START Supplied passage
If you Google Michael Persinger and his "God helmet" and temporal lobe epilepsy, you'll find some research data and a lot of witty comments by smartass bloggers, but I think maybe these researchers are thinking in terms of B&W instead of shades of grey. I mean, it wasn't until recently that people who study autism realized that not everyone who has it is locked away in their own world. The same sliding-scale reasoning might apply to temporal lobe activity research.

 

I think that while Persinger might be having a lot of fun trying to induce divine experiences in people by getting them to try on his helmet, maybe he and other researchers ought to be concentrating on something in the brain which causes us to believe in magic on a scale from zero to whatever.

 

Close to the zero end of the scale is where I am: too much scientific thinking going on. While I don't deny the existence of God or of supernatural phenomena, I have a hard time believing they're real unless there's a nuts-and-bolts explanation, like there is with electricity. I find the idea that beings of spirit can break the laws of physics to be quite fascinating... enough to write stories about it. Ironically, I believe in ghosts, though I've never seen or heard one---even when I've been with someone else when they did. I think psychic abilities exist, but damned if I know how to make them work.
END Supplied passage
START Listing
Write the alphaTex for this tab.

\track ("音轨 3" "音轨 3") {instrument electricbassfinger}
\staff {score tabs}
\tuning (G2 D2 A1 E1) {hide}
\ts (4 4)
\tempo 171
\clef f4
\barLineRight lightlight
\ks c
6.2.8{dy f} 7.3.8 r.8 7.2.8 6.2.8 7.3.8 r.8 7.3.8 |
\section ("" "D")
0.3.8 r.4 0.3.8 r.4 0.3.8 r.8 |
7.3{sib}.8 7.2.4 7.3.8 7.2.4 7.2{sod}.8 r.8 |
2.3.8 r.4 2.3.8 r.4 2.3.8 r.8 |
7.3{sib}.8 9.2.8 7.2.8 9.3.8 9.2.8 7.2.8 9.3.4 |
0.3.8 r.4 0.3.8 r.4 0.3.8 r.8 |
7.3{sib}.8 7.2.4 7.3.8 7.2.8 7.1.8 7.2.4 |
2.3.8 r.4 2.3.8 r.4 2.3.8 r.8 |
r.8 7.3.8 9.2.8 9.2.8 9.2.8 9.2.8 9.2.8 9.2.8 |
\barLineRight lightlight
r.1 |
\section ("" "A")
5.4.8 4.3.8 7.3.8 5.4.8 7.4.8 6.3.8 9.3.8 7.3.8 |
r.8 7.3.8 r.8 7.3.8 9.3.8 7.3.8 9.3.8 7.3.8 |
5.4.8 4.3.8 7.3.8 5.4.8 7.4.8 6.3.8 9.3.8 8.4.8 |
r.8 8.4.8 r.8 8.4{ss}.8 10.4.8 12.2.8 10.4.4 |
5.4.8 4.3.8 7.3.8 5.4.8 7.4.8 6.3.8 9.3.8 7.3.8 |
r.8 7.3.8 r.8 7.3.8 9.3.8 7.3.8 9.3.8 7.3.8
END Listing
List of tasks:
a - Please write out the entries above again, switching "electricbassfinger" to "electricbasspick" and leaving everything else unchanged.
b - Pick up the passage on Persinger's "God helmet" and a scale of belief in magic, and carry it on after its last sentence.

Outputs:
a -
Write the alphaTex for this tab.

\track ("音轨 3" "音轨 3") {instrument electricbasspick}
\staff {score tabs}
\tuning (G2 D2 A1 E1) {hide}
\ts (4 4)
\tempo 171
\clef f4
\barLineRight lightlight
\ks c
6.2.8{dy f} 7.3.8 r.8 7.2.8 6.2.8 7.3.8 r.8 7.3.8 |
\section ("" "D")
0.3.8 r.4 0.3.8 r.4 0.3.8 r.8 |
7.3{sib}.8 7.2.4 7.3.8 7.2.4 7.2{sod}.8 r.8 |
2.3.8 r.4 2.3.8 r.4 2.3.8 r.8 |
7.3{sib}.8 9.2.8 7.2.8 9.3.8 9.2.8 7.2.8 9.3.4 |
0.3.8 r.4 0.3.8 r.4 0.3.8 r.8 |
7.3{sib}.8 7.2.4 7.3.8 7.2.8 7.1.8 7.2.4 |
2.3.8 r.4 2.3.8 r.4 2.3.8 r.8 |
r.8 7.3.8 9.2.8 9.2.8 9.2.8 9.2.8 9.2.8 9.2.8 |
\barLineRight lightlight
r.1 |
\section ("" "A")
5.4.8 4.3.8 7.3.8 5.4.8 7.4.8 6.3.8 9.3.8 7.3.8 |
r.8 7.3.8 r.8 7.3.8 9.3.8 7.3.8 9.3.8 7.3.8 |
5.4.8 4.3.8 7.3.8 5.4.8 7.4.8 6.3.8 9.3.8 8.4.8 |
r.8 8.4.8 r.8 8.4{ss}.8 10.4.8 12.2.8 10.4.4 |
5.4.8 4.3.8 7.3.8 5.4.8 7.4.8 6.3.8 9.3.8 7.3.8 |
r.8 7.3.8 r.8 7.3.8 9.3.8 7.3.8 9.3.8 7.3.8

b -
Moving up the scale, we have my buddy, who doesn't necessarily accept established ideas of God or of magic, but he's sure that beings of spirit exist and there are ways to make magic do actual work. This may explain why I studied witchcraft for 30 years and still don't totally believe in it, but my buddy took to it like a fish to water despite being much less well-versed in it than I. Even before converting to witchcraft, he gathered his own empirical evidence that voodoo dolls really work and are nothing to play around with.

 

Toward the higher end of the scale are my aunt and her mother, who are absolutely convinced there is a God, and are terrified of magic because they're pretty sure it works. My aunt is perplexed as to why I continue to write occult fiction while dodging divine punishment. Needless to say, she'd be paralyzed with fear by something like a voodoo doll. It's not all just about God and ghosts either... some of these people also believe certain chemical nostrums have miraculous healing powers (this is why they buy so many quack meds and keep quacks in business), yet as someone who studied chemistry since I was 12, I know there are very few chemists who are trying to synthesize the Philosopher's Stone.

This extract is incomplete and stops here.